--- Given records ---
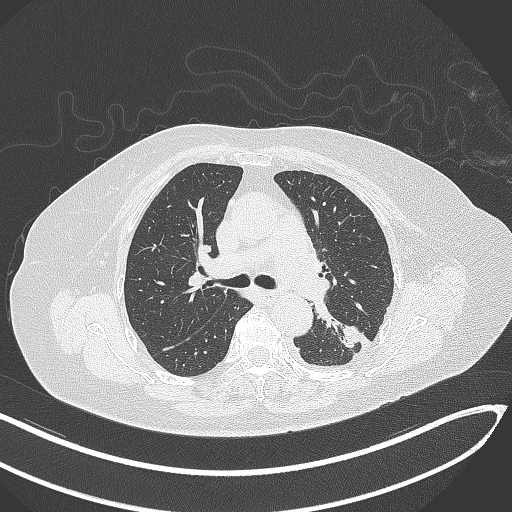
Chest CT, one axial slice. Position 201 of 270 along the scan axis. Lung window (W 1500 / L -600 HU). 512 × 512 image matrix, field of view 400 × 400 mm. Patient: female, 76 years. Case-level facts recorded for this patient, not image findings: clinical TNM (as recorded): T1c N0 M0.
Annotated regions visible in this slice (rectangle marked by the reading radiologist):
- lung tumour (recorded histology: adenocarcinoma): bounding box [x1, y1, x2, y2] px = [338, 322, 359, 352]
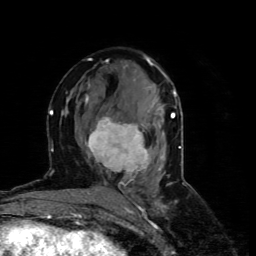
Breast MRI (dynamic contrast-enhanced), one axial slice. Slice 37 of 80 in the series (ordered by position). Cropped to one breast. Dynamic contrast-enhanced series, time point 2 of 4 at this slice position (early post-contrast). 1.5 T. TE 4.4 ms, TR 8.9 ms. 256 × 256 image matrix, field of view 150 × 150 mm. Female patient.
Structures marked on this image (semi-automatically segmented with operator editing):
- enhancing-tissue mask used for the functional tumour volume (all voxels passing the contrast-enhancement thresholds inside the analysis volume; usually the tumour): bounding box [x1, y1, x2, y2] px = [80, 116, 150, 181]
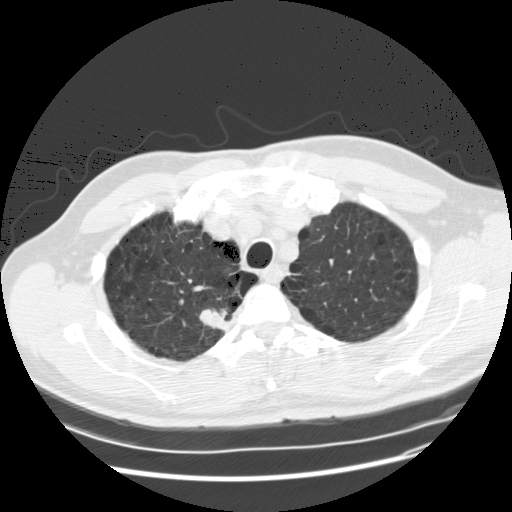
Axial slice from a low-dose chest CT screening exam; baseline annual screen; lung window (W 1500 / L -600 HU); 120 kVp. Male, age 61 years at enrolment. Former smoker at enrolment.
Expert-annotated lung lesion, box from (x=193, y=290) to (x=237, y=340) px. Reader record for this screening exam (exam-level; its link to the box is not recorded): non-calcified nodule or mass ≥4 mm, right upper lobe, 19 × 13 mm, poorly defined margins, soft tissue attenuation.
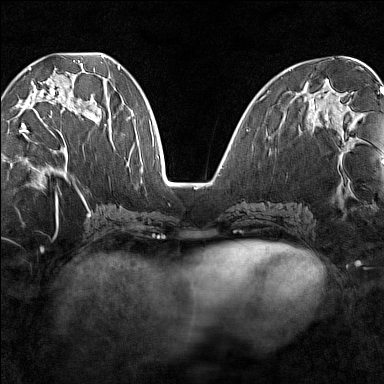
Breast MRI (dynamic contrast-enhanced), one axial slice; position 58 of 160 along the scan axis; dynamic contrast-enhanced series, time point 2 of 7 at this slice position (early post-contrast); 1.5 T; TE 1.8 ms, TR 5 ms; 384 × 384 image matrix. Female patient.
Structures marked on this image (semi-automatically segmented with operator editing):
- enhancing-tissue mask used for the functional tumour volume (all voxels passing the contrast-enhancement thresholds inside the analysis volume; usually the tumour): box from (x=18, y=64) to (x=95, y=133) px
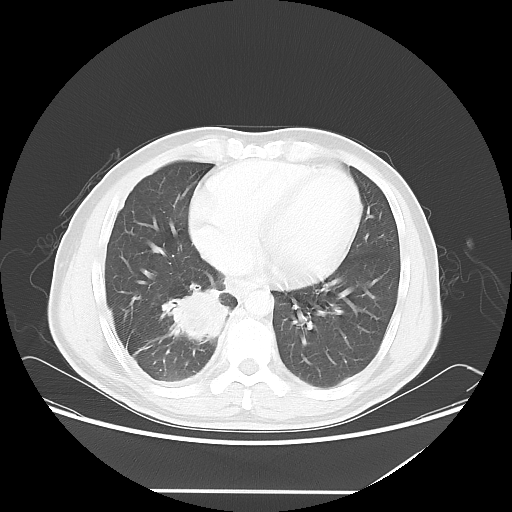
Chest CT, one axial slice; lung window (W 1500 / L -600 HU); 5 mm slice thickness; 512 × 512 image matrix. Male patient, age 48 years. Case-level facts recorded for this patient, not image findings: clinical TNM (as recorded): T3 N3 M1a.
Outlined on this slice (bounding box drawn by a radiologist):
- lung tumour (recorded histology: squamous cell carcinoma): box from (x=152, y=282) to (x=232, y=347) px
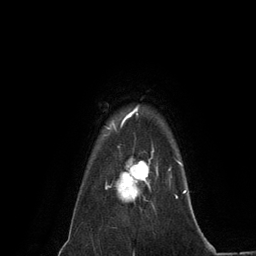
Breast MRI (dynamic contrast-enhanced), one axial slice; position 109 of 134 along the scan axis; cropped to one breast; dynamic contrast-enhanced series, time point 2 of 6 at this slice position (early post-contrast); 3 T; TE 2.8 ms, TR 7.3 ms; 1.2 mm slice thickness; 256 × 256 image matrix. Female patient.
Outlined on this slice (semi-automatic segmentation, software-assisted and operator-edited):
- enhancing-tissue mask used for the functional tumour volume (all voxels passing the contrast-enhancement thresholds inside the analysis volume; usually the tumour): bounding box (x1, y1, x2, y2) in pixels: (106, 148, 158, 207)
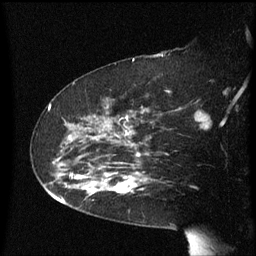
Breast MRI (dynamic contrast-enhanced), one sagittal slice; position 40 of 60 along the scan axis; dynamic contrast-enhanced series, image 2 of 3 at this slice position (ordered by acquisition); 1.5 T; TE 4.2 ms, TR 8.4 ms; 2.3 mm slice thickness; 256 × 256 image matrix. Female patient, age 63 years. Case-level facts recorded for this patient, not image findings: setting: breast cancer imaged before/during neoadjuvant chemotherapy; receptor status: HER2-positive.
Outlined on this slice (semi-automatically segmented with operator editing):
- analysis volume of interest (the breast-tissue region the enhancement analysis was run in; not a lesion): bounding box (x1, y1, x2, y2) in pixels: (71, 144, 147, 207)
- tumour enhancement mask (voxels above the 70 % enhancement threshold inside the analysis volume of interest): (76, 154, 142, 195)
---
■ Problem requirements
Return all of the entries exactly as written, but drop any pictures they hold.

■ Result for this exercise
Chest CT, one axial slice. Position 201 of 270 along the scan axis. Lung window (W 1500 / L -600 HU). 512 × 512 image matrix, field of view 400 × 400 mm. Patient: female, 76 years. Case-level facts recorded for this patient, not image findings: clinical TNM (as recorded): T1c N0 M0.
Annotated regions visible in this slice (rectangle marked by the reading radiologist):
- lung tumour (recorded histology: adenocarcinoma): bounding box [x1, y1, x2, y2] px = [338, 322, 359, 352]
Breast MRI (dynamic contrast-enhanced), one axial slice. Slice 37 of 80 in the series (ordered by position). Cropped to one breast. Dynamic contrast-enhanced series, time point 2 of 4 at this slice position (early post-contrast). 1.5 T. TE 4.4 ms, TR 8.9 ms. 256 × 256 image matrix, field of view 150 × 150 mm. Female patient.
Structures marked on this image (semi-automatically segmented with operator editing):
- enhancing-tissue mask used for the functional tumour volume (all voxels passing the contrast-enhancement thresholds inside the analysis volume; usually the tumour): bounding box [x1, y1, x2, y2] px = [80, 116, 150, 181]
Axial slice from a low-dose chest CT screening exam; baseline annual screen; lung window (W 1500 / L -600 HU); 120 kVp. Male, age 61 years at enrolment. Former smoker at enrolment.
Expert-annotated lung lesion, box from (x=193, y=290) to (x=237, y=340) px. Reader record for this screening exam (exam-level; its link to the box is not recorded): non-calcified nodule or mass ≥4 mm, right upper lobe, 19 × 13 mm, poorly defined margins, soft tissue attenuation.
Breast MRI (dynamic contrast-enhanced), one axial slice; position 58 of 160 along the scan axis; dynamic contrast-enhanced series, time point 2 of 7 at this slice position (early post-contrast); 1.5 T; TE 1.8 ms, TR 5 ms; 384 × 384 image matrix. Female patient.
Structures marked on this image (semi-automatically segmented with operator editing):
- enhancing-tissue mask used for the functional tumour volume (all voxels passing the contrast-enhancement thresholds inside the analysis volume; usually the tumour): box from (x=18, y=64) to (x=95, y=133) px
Chest CT, one axial slice; lung window (W 1500 / L -600 HU); 5 mm slice thickness; 512 × 512 image matrix. Male patient, age 48 years. Case-level facts recorded for this patient, not image findings: clinical TNM (as recorded): T3 N3 M1a.
Outlined on this slice (bounding box drawn by a radiologist):
- lung tumour (recorded histology: squamous cell carcinoma): box from (x=152, y=282) to (x=232, y=347) px
Breast MRI (dynamic contrast-enhanced), one axial slice; position 109 of 134 along the scan axis; cropped to one breast; dynamic contrast-enhanced series, time point 2 of 6 at this slice position (early post-contrast); 3 T; TE 2.8 ms, TR 7.3 ms; 1.2 mm slice thickness; 256 × 256 image matrix. Female patient.
Outlined on this slice (semi-automatic segmentation, software-assisted and operator-edited):
- enhancing-tissue mask used for the functional tumour volume (all voxels passing the contrast-enhancement thresholds inside the analysis volume; usually the tumour): bounding box (x1, y1, x2, y2) in pixels: (106, 148, 158, 207)
Breast MRI (dynamic contrast-enhanced), one sagittal slice; position 40 of 60 along the scan axis; dynamic contrast-enhanced series, image 2 of 3 at this slice position (ordered by acquisition); 1.5 T; TE 4.2 ms, TR 8.4 ms; 2.3 mm slice thickness; 256 × 256 image matrix. Female patient, age 63 years. Case-level facts recorded for this patient, not image findings: setting: breast cancer imaged before/during neoadjuvant chemotherapy; receptor status: HER2-positive.
Outlined on this slice (semi-automatically segmented with operator editing):
- analysis volume of interest (the breast-tissue region the enhancement analysis was run in; not a lesion): bounding box (x1, y1, x2, y2) in pixels: (71, 144, 147, 207)
- tumour enhancement mask (voxels above the 70 % enhancement threshold inside the analysis volume of interest): (76, 154, 142, 195)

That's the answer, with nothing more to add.